Set problem. Recast every line of the dataset rows below as a Markdown table with two columns, Number and Record line. Leave out any blank lines.

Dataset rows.
○ ○ ○ ○ ○

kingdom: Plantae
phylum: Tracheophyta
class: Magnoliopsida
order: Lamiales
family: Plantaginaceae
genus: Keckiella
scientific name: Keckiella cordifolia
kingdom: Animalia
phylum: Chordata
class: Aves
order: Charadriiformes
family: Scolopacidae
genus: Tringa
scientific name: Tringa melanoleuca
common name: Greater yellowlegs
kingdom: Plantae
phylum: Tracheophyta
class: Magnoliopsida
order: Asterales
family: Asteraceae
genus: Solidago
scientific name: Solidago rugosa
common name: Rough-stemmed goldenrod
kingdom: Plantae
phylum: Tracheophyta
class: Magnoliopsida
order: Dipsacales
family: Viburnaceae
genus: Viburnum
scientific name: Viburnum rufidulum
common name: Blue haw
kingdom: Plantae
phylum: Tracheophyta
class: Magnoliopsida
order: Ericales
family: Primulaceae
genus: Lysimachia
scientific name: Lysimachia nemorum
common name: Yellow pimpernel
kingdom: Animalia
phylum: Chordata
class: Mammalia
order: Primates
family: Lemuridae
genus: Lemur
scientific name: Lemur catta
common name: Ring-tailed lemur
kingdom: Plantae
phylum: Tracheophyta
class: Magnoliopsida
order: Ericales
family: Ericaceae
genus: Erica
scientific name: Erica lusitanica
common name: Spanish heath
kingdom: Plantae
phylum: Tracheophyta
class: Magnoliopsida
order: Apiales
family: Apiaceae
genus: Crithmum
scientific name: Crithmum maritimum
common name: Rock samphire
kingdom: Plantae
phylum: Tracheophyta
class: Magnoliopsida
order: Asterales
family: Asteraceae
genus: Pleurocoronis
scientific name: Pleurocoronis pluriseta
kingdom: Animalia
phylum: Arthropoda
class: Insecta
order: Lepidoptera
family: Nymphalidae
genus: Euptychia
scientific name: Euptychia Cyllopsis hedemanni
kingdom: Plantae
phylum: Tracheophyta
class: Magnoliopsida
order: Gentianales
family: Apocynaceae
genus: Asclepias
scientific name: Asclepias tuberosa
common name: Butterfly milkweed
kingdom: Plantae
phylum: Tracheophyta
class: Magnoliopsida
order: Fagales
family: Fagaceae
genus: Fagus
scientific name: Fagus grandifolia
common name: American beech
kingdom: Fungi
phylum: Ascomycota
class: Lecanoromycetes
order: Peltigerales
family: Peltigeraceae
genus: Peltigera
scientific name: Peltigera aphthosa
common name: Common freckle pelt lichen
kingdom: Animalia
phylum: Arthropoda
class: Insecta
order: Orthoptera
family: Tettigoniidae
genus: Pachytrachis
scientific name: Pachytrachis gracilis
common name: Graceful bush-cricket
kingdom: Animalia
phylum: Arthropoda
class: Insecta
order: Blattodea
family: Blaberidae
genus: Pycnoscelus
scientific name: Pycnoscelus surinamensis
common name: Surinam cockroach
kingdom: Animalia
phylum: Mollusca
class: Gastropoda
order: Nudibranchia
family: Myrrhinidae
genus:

○ ○ ○ ○ ○

The response.
| Number | Record line |
|---|---|
| 1 | kingdom: Plantae |
| 2 | phylum: Tracheophyta |
| 3 | class: Magnoliopsida |
| 4 | order: Lamiales |
| 5 | family: Plantaginaceae |
| 6 | genus: Keckiella |
| 7 | scientific name: Keckiella cordifolia |
| 8 | kingdom: Animalia |
| 9 | phylum: Chordata |
| 10 | class: Aves |
| 11 | order: Charadriiformes |
| 12 | family: Scolopacidae |
| 13 | genus: Tringa |
| 14 | scientific name: Tringa melanoleuca |
| 15 | common name: Greater yellowlegs |
| 16 | kingdom: Plantae |
| 17 | phylum: Tracheophyta |
| 18 | class: Magnoliopsida |
| 19 | order: Asterales |
| 20 | family: Asteraceae |
| 21 | genus: Solidago |
| 22 | scientific name: Solidago rugosa |
| 23 | common name: Rough-stemmed goldenrod |
| 24 | kingdom: Plantae |
| 25 | phylum: Tracheophyta |
| 26 | class: Magnoliopsida |
| 27 | order: Dipsacales |
| 28 | family: Viburnaceae |
| 29 | genus: Viburnum |
| 30 | scientific name: Viburnum rufidulum |
| 31 | common name: Blue haw |
| 32 | kingdom: Plantae |
| 33 | phylum: Tracheophyta |
| 34 | class: Magnoliopsida |
| 35 | order: Ericales |
| 36 | family: Primulaceae |
| 37 | genus: Lysimachia |
| 38 | scientific name: Lysimachia nemorum |
| 39 | common name: Yellow pimpernel |
| 40 | kingdom: Animalia |
| 41 | phylum: Chordata |
| 42 | class: Mammalia |
| 43 | order: Primates |
| 44 | family: Lemuridae |
| 45 | genus: Lemur |
| 46 | scientific name: Lemur catta |
| 47 | common name: Ring-tailed lemur |
| 48 | kingdom: Plantae |
| 49 | phylum: Tracheophyta |
| 50 | class: Magnoliopsida |
| 51 | order: Ericales |
| 52 | family: Ericaceae |
| 53 | genus: Erica |
| 54 | scientific name: Erica lusitanica |
| 55 | common name: Spanish heath |
| 56 | kingdom: Plantae |
| 57 | phylum: Tracheophyta |
| 58 | class: Magnoliopsida |
| 59 | order: Apiales |
| 60 | family: Apiaceae |
| 61 | genus: Crithmum |
| 62 | scientific name: Crithmum maritimum |
| 63 | common name: Rock samphire |
| 64 | kingdom: Plantae |
| 65 | phylum: Tracheophyta |
| 66 | class: Magnoliopsida |
| 67 | order: Asterales |
| 68 | family: Asteraceae |
| 69 | genus: Pleurocoronis |
| 70 | scientific name: Pleurocoronis pluriseta |
| 71 | kingdom: Animalia |
| 72 | phylum: Arthropoda |
| 73 | class: Insecta |
| 74 | order: Lepidoptera |
| 75 | family: Nymphalidae |
| 76 | genus: Euptychia |
| 77 | scientific name: Euptychia Cyllopsis hedemanni |
| 78 | kingdom: Plantae |
| 79 | phylum: Tracheophyta |
| 80 | class: Magnoliopsida |
| 81 | order: Gentianales |
| 82 | family: Apocynaceae |
| 83 | genus: Asclepias |
| 84 | scientific name: Asclepias tuberosa |
| 85 | common name: Butterfly milkweed |
| 86 | kingdom: Plantae |
| 87 | phylum: Tracheophyta |
| 88 | class: Magnoliopsida |
| 89 | order: Fagales |
| 90 | family: Fagaceae |
| 91 | genus: Fagus |
| 92 | scientific name: Fagus grandifolia |
| 93 | common name: American beech |
| 94 | kingdom: Fungi |
| 95 | phylum: Ascomycota |
| 96 | class: Lecanoromycetes |
| 97 | order: Peltigerales |
| 98 | family: Peltigeraceae |
| 99 | genus: Peltigera |
| 100 | scientific name: Peltigera aphthosa |
| 101 | common name: Common freckle pelt lichen |
| 102 | kingdom: Animalia |
| 103 | phylum: Arthropoda |
| 104 | class: Insecta |
| 105 | order: Orthoptera |
| 106 | family: Tettigoniidae |
| 107 | genus: Pachytrachis |
| 108 | scientific name: Pachytrachis gracilis |
| 109 | common name: Graceful bush-cricket |
| 110 | kingdom: Animalia |
| 111 | phylum: Arthropoda |
| 112 | class: Insecta |
| 113 | order: Blattodea |
| 114 | family: Blaberidae |
| 115 | genus: Pycnoscelus |
| 116 | scientific name: Pycnoscelus surinamensis |
| 117 | common name: Surinam cockroach |
| 118 | kingdom: Animalia |
| 119 | phylum: Mollusca |
| 120 | class: Gastropoda |
| 121 | order: Nudibranchia |
| 122 | family: Myrrhinidae |
| 123 | genus: |